Corona – Betriebsschließungsversicherung muss zahlen

München, 08.10.2020. Corona hat viele Gewerbetreibende und insbesondere auch die Gastronomie hart getroffen. Aufgrund behördlicher Anordnungen mussten sie ihre Lokale wochenlang schließen. Doch es gibt auch gute Nachrichten: Wie das Landgericht München mit Urteil vom 1. Oktober 2020 entschieden hat, ist die Betriebsschließungsversicherung bei einer behördlich angeordneten Schließung wegen Corona unter gewissen Voraussetzungen eintrittspflichtig. Ein Wirt aus München hat demnach einen Anspruch auf eine Entschädigung in Höhe von rund einer Million Euro gegenüber seinem Versicherer (Az. 12 O 5895/20).

Gähnende Leere in den Biergärten, die Stühle hochgestellt, keine Gäste in den Restaurants. Dieses Bild hat sich aufgrund der Corona-Pandemie im Frühling allerorts geboten, nachdem die zuständigen Behörden die Schließung der Lokale aufgrund der Ansteckungsgefahr mit dem Corona-Virus angeordnet hatten. Vielen Gastwirten hat die Corona-Krise wirtschaftlich massiv zugesetzt. Selbst, wenn sie eine Betriebsschließungsversicherung abgeschlossen haben, sind sie damit noch nicht aus dem Schneider. Denn die Versicherer weigern sich häufig zu zahlen.

So erging es auch einem Gastwirt aus München. Auf Anordnung des Bayerischen Gesundheitsministeriums hatte er sein Lokal wegen der Corona-Pandemie ab dem 21. März 2020 auf Grundlage einer Allgemeinverfügung für schließen müssen. Vorausschauend hatte er Anfang März eine Betriebsschließungsversicherung gerade im Hinblick auf die Pandemie abgeschlossen.

Der Versicherer wollte nun allerdings nicht zahlen. Dies begründet er damit, dass der Wirt zunächst gegen die Schließungsanordnung hätte vorgehen müssen. Zudem sei das Corona-Virus nicht Gegenstand der Police.

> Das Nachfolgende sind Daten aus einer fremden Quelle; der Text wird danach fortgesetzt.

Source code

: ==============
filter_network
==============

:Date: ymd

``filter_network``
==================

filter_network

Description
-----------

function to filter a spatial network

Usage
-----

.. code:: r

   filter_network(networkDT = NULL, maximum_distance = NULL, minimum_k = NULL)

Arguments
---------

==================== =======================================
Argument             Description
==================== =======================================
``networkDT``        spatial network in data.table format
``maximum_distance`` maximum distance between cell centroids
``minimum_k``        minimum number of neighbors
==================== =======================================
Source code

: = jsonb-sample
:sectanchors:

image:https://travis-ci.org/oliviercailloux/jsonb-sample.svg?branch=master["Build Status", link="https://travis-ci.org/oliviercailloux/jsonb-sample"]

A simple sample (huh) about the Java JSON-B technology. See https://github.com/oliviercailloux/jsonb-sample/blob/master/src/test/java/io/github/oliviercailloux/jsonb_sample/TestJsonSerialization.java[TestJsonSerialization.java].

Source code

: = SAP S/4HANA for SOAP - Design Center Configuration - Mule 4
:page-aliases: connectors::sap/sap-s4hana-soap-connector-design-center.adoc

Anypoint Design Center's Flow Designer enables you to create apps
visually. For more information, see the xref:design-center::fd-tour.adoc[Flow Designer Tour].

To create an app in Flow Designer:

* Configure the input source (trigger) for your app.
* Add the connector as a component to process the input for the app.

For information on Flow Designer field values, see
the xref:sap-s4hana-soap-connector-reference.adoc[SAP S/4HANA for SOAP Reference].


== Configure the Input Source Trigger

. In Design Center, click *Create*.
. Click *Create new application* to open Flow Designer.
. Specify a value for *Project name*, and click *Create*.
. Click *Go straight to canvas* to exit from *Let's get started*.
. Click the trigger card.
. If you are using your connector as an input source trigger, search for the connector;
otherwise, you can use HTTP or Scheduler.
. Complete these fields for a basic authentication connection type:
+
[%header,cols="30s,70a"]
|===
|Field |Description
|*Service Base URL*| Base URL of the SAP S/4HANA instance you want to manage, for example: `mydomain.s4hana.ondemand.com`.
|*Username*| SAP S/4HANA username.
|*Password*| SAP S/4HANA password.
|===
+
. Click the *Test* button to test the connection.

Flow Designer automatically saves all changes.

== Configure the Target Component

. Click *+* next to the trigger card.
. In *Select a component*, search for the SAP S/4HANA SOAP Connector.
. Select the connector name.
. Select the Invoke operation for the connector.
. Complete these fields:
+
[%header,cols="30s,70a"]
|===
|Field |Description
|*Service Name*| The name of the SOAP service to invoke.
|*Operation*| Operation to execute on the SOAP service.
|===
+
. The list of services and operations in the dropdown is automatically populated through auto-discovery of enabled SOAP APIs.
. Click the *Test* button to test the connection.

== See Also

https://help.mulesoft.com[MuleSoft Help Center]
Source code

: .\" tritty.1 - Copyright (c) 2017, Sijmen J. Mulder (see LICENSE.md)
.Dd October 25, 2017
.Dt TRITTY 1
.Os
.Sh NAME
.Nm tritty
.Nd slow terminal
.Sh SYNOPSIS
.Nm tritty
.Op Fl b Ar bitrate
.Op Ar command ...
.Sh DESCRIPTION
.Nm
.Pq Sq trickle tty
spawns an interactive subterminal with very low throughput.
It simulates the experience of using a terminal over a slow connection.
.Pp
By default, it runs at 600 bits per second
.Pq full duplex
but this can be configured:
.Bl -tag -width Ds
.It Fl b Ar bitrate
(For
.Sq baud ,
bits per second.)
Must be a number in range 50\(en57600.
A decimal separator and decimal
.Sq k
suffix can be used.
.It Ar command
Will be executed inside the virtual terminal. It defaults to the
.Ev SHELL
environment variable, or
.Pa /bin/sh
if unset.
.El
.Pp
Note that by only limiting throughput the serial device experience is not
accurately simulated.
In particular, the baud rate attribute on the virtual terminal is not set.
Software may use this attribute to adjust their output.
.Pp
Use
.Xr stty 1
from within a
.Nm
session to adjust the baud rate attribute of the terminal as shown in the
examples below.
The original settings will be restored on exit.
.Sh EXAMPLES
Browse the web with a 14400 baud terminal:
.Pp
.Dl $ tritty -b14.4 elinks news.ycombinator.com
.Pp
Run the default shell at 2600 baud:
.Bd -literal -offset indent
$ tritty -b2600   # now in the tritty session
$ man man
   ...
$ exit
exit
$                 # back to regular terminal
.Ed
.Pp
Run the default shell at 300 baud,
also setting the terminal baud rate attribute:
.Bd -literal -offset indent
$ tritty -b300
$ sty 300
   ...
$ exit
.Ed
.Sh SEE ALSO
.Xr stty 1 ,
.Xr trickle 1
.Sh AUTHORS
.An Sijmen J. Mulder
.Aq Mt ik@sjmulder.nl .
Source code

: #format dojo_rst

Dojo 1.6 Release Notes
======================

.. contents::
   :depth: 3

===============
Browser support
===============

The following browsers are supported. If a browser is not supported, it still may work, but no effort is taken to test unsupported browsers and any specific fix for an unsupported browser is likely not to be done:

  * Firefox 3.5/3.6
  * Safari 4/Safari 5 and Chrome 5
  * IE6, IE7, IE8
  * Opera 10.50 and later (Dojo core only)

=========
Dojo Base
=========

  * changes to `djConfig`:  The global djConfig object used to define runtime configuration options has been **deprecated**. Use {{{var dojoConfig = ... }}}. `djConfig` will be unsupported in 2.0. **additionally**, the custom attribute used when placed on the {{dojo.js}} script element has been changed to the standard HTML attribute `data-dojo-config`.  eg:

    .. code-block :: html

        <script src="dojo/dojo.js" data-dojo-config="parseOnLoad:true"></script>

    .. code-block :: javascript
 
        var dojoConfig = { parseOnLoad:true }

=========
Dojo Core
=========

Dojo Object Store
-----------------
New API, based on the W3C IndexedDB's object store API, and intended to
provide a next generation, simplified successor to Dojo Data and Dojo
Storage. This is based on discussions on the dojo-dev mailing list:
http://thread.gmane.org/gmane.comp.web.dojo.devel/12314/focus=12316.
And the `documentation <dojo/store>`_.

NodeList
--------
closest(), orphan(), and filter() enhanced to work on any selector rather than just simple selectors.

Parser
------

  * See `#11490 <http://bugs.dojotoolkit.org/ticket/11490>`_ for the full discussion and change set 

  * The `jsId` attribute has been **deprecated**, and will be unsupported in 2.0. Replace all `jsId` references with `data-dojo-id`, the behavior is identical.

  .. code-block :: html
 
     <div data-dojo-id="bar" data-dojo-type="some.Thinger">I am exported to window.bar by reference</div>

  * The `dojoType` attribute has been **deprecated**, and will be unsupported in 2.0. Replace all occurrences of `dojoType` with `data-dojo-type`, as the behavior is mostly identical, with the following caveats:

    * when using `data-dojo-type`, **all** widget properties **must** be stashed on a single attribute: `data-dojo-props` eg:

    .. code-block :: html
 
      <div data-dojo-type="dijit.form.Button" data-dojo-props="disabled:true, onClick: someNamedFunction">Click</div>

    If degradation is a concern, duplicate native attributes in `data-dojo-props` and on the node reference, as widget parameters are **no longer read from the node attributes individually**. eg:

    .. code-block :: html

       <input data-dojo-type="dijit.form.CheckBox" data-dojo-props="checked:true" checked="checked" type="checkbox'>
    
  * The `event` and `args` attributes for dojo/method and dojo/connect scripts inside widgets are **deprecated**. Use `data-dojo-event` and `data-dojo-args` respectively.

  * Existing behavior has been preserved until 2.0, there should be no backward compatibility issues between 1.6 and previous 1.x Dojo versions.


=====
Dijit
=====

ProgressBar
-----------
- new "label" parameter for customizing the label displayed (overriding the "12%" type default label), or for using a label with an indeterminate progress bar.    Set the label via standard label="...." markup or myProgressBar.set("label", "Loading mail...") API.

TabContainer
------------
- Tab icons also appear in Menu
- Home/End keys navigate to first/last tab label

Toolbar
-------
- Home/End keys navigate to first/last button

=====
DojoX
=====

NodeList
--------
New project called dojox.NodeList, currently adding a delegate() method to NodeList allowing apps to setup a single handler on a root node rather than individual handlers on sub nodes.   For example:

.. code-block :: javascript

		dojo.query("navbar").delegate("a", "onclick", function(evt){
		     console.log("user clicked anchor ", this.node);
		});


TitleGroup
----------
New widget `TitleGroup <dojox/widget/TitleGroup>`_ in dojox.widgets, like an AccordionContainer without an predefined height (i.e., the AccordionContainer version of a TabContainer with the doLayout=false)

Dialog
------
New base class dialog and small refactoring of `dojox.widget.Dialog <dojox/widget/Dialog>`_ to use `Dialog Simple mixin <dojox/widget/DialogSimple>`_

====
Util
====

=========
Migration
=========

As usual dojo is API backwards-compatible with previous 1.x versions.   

Dieser Argumentation erteilte das LG München eine klare Absage. Die Versicherung sei eintrittspflichtig. Das Lokal sei auf Anordnung des Bayerischen Gesundheitsministeriums geschlossen worden. Entgegen der Ansicht des Versicherers komme es dabei nicht auf die Rechtsform und Rechtmäßigkeit der Anordnung an. Der Wirt habe daher auch nicht gegen die Anordnung vorgehen müssen, so das Gericht.

Zudem sei es für die Eintrittspflicht der Versicherung auch nicht erforderlich, dass das Corona-Virus innerhalb des Betriebs aufgetreten ist. Nach den allgemeinen Versicherungsbedingungen komme es lediglich darauf an, dass der Betrieb auf Grundlage des Infektionsschutzgesetzes (IfSG) geschlossen wurde. Dies sei der Fall, da sich die Schließungsanordnung des Bayerischen Staatsministeriums für Gesundheit und Pflege ausdrücklich auf die im IfSG genannte Ermächtigungsgrundlage stütze.

Der Betrieb des Klägers sei auch vollständig geschlossen gewesen. Ein Außerverkauf habe nicht stattgefunden und sei dem Kläger auch nicht zumutbar gewesen, so das Gericht.

Weiter rügte die Kammer Klauseln in den Allgemeinen Versicherungsbedingungen (AVB) als intransparent und somit unwirksam. Werde der Versicherungsschutz durch eine Klausel in den AVB eingeschränkt, müsse dem Versicherungsnehmer deutlich vor Augen geführt werden, in welchem Umfang dennoch Versicherungsschutz besteht. Dies sei hier nicht der Fall, urteilte das Gericht.

Die Betriebsschließungsversicherung müsse dem Wirt daher eine Entschädigung für die behördlich angeordnete Schließung des Lokals zahlen. Dabei seien weder Kurzarbeitergeld noch staatliche Corona-Liquiditätshilfen anspruchsmindernd zu berücksichtigen, so das LG München.

„Das Urteil ist zwar noch nicht rechtskräftig, es kann aber wegweisend für viele weitere Klagen gegen die Betriebsschließungsversicherungen sein. Der Argumentation vieler Versicherer, dass sie nicht eintrittspflichtig seien, hat das Landgericht München den Zahn gezogen“, sagt Rechtsanwalt Steffen Liebl, CLLB Rechtsanwälte.